Der Zoff zwischen Luke Littler und Gian van Veen bei Night 9 der Premier League Darts geht in die nächste Runde – und diesmal meldet sich der Niederländer selbst deutlich zu Wort. Nach dem emotionalen Viertelfinale in Manchester stellte van Veen klar, dass die Situation zwischen beiden Spielern noch nicht abgeschlossen ist.
Im Mittelpunkt steht weiterhin die Szene im Decider, die bereits für reichlich Diskussionen gesorgt hatte. Nach vergebenen Matchdarts reagierte Littler mit Gesten und sichtbarem Frust, was van Veen als respektlos empfand. Der Niederländer gewann das Spiel schließlich mit 6:5 – doch die eigentliche Geschichte begann erst danach.
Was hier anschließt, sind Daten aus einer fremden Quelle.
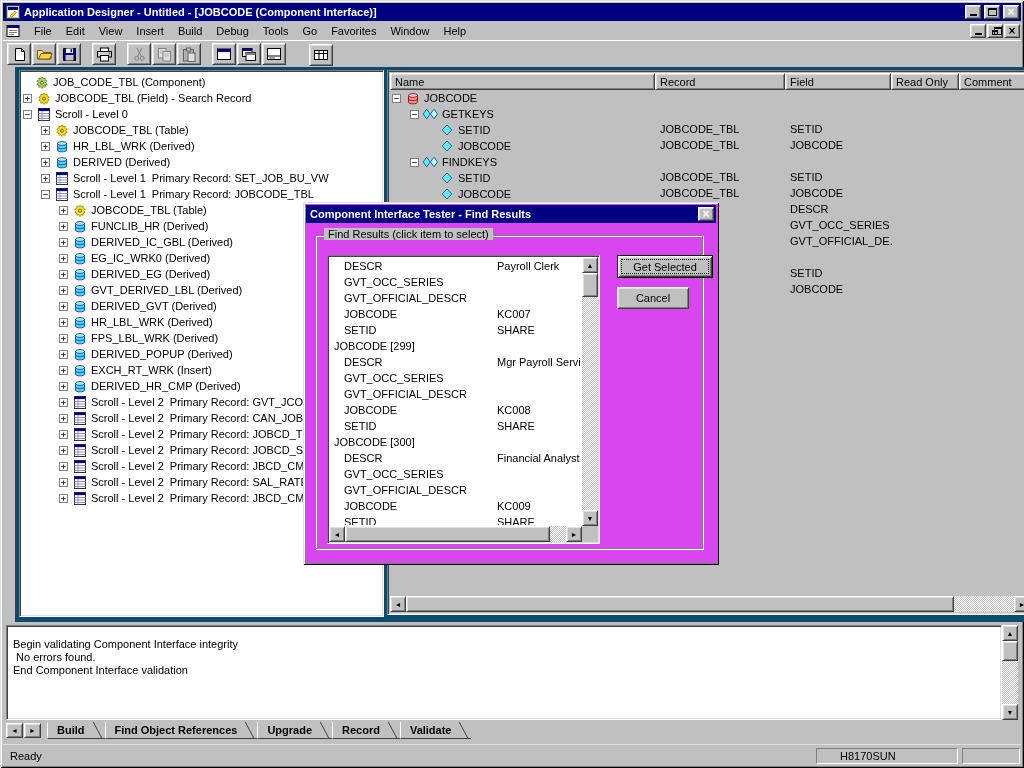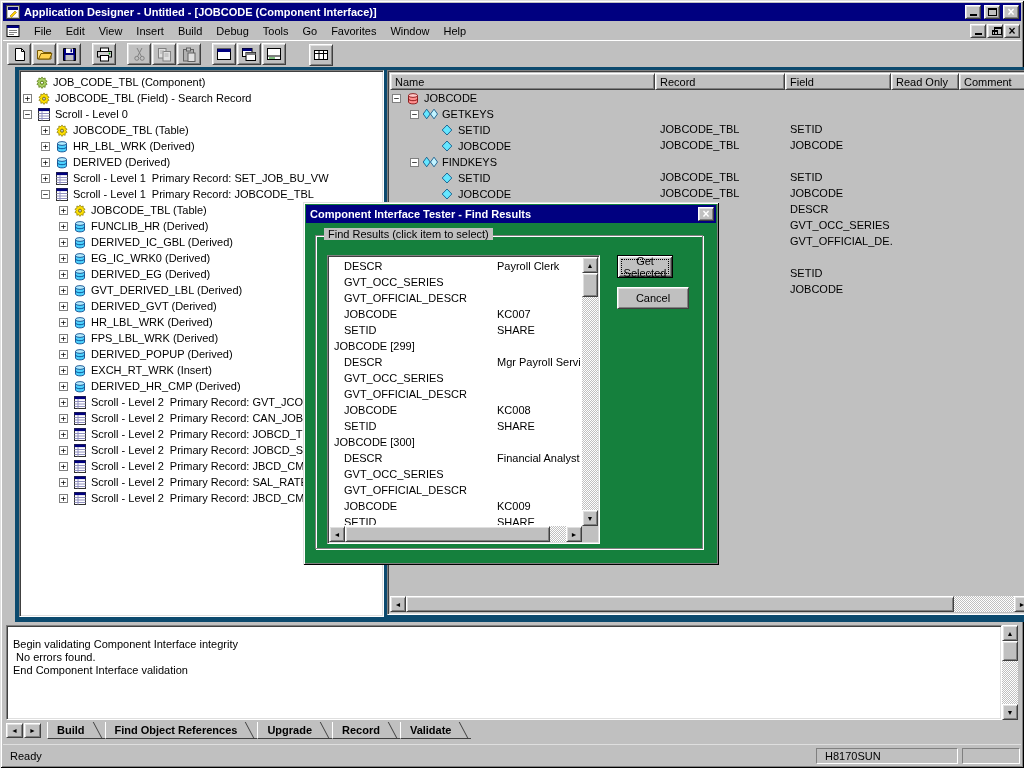"Component Interface Tester - Find" .dialog { background: #15803d -> #d946ef }
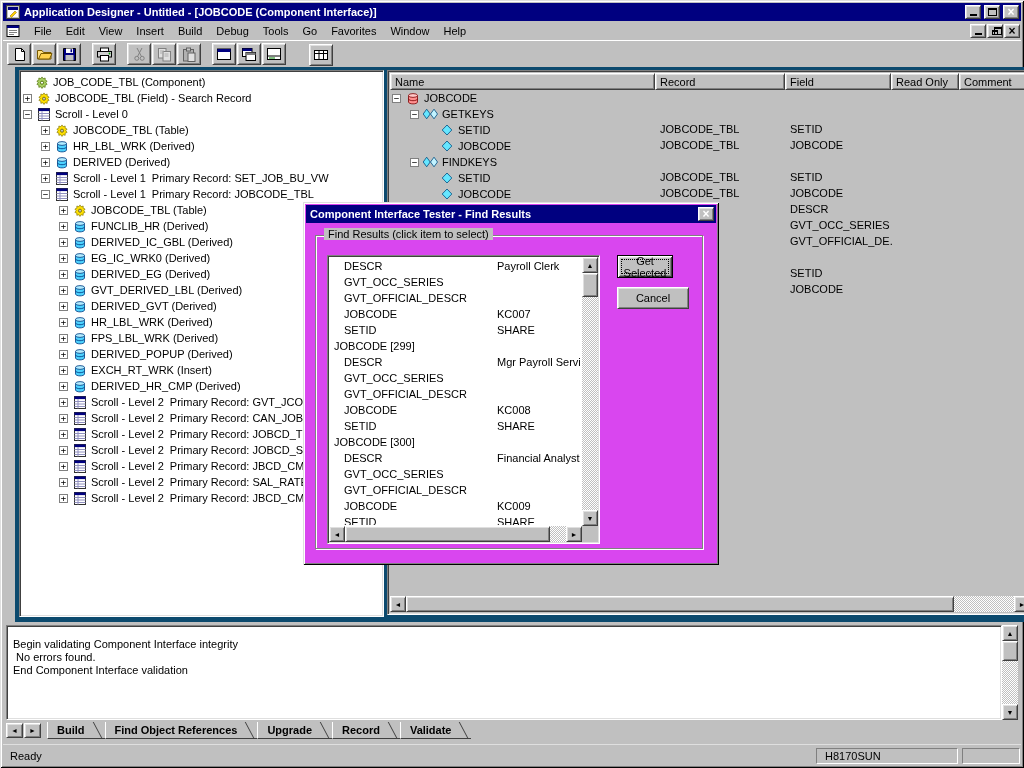"Get Selected" [data-name="get-selected-button"] { width: 56px -> 96px }
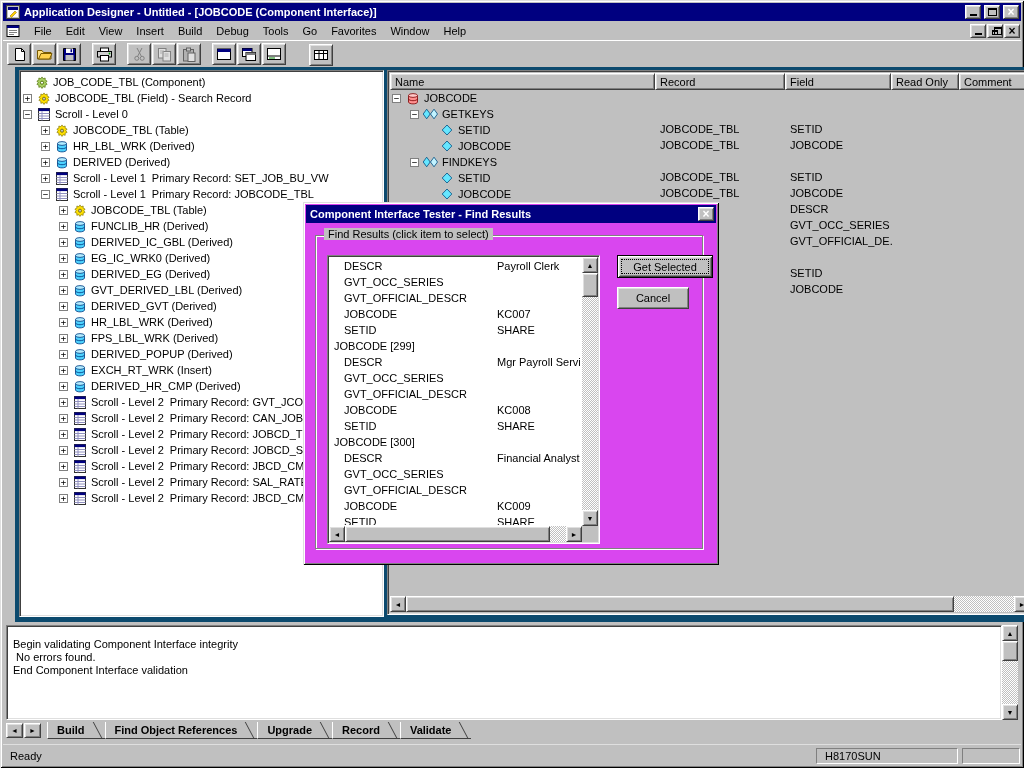"H8170SUN" .status-cell { padding: 1px 8px -> 1px 23px }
Klare Worte von van Veen: „Ich weiß nicht, was ich falsch gemacht habe“
Gian van Veen zeigte sich nach dem Spiel irritiert über das Verhalten seines Gegners – und formulierte seine Sicht deutlich. „Ich weiß nicht, was ich falsch gemacht habe“, erklärte er laut dartsnews.de nach dem Match. Besonders störte ihn die Reaktion Littlers nach einem verpassten Doppel im Decider. Während van Veen sich auf seinen nächsten Dart konzentrierte, habe Littler die Situation kommentiert und emotional reagiert. Beobachter beschrieben die Szene als angespannt, wobei Littler unter anderem Gesten in Richtung seines Gegners und des Publikums zeigte.
Van Veen selbst blieb dagegen ruhig, nutzte seine nächste Chance und checkte zum Sieg. Gerade dieser Kontrast zwischen beiden Spielern prägte die Wahrnehmung des Moments.
„Es wird nicht gemütlich“: Rivalität spitzt sich zu
Mit seinen weiteren Aussagen machte van Veen deutlich, dass der Vorfall Folgen haben könnte. Sinngemäß stellte er klar, dass das Verhältnis zwischen ihm und Littler in nächster Zeit angespannt bleiben dürfte. Diese Entwicklung überrascht nicht. Beide Spieler gehören zur jungen Generation im Darts und standen sich bereits mehrfach in wichtigen Matches gegenüber – darunter auch im WM-Finale 2026. Die Rivalität ist sportlich ohnehin vorhanden, durch die Ereignisse in Manchester bekommt sie nun eine zusätzliche emotionale Komponente.
Auch Experten ordnen die Szene entsprechend ein. So wurde Littlers Verhalten von Beobachtern teilweise als „out of order“ bewertet, während van Veen für seine Ruhe und Konsequenz gelobt wurde. Gleichzeitig zeigt die Reaktion Littlers nach dem Spiel – unter anderem auf Social Media – dass auch er die Situation nicht einfach abhakt.
Aus einer Szene wird eine echte Rivalität
Der Vorfall in Manchester entwickelt sich zunehmend zu mehr als nur einer einzelnen Episode. Mit den Aussagen von van Veen wird deutlich, dass sich hier eine Rivalität zuspitzt, die den Darts in den kommenden Monaten prägen könnte. Sportlich sind beide Spieler ohnehin eng beieinander, emotional scheint sich nun eine zusätzliche Ebene zu entwickeln. Für Fans bedeutet das vor allem eines: Die nächsten Duelle zwischen Littler und van Veen dürften noch intensiver werden.
Klar ist aber auch: Die Diskussion zeigt einmal mehr, wie stark Emotionen im modernen Darts geworden sind – und wie schnell aus einem Spiel eine größere Geschichte entstehen kann.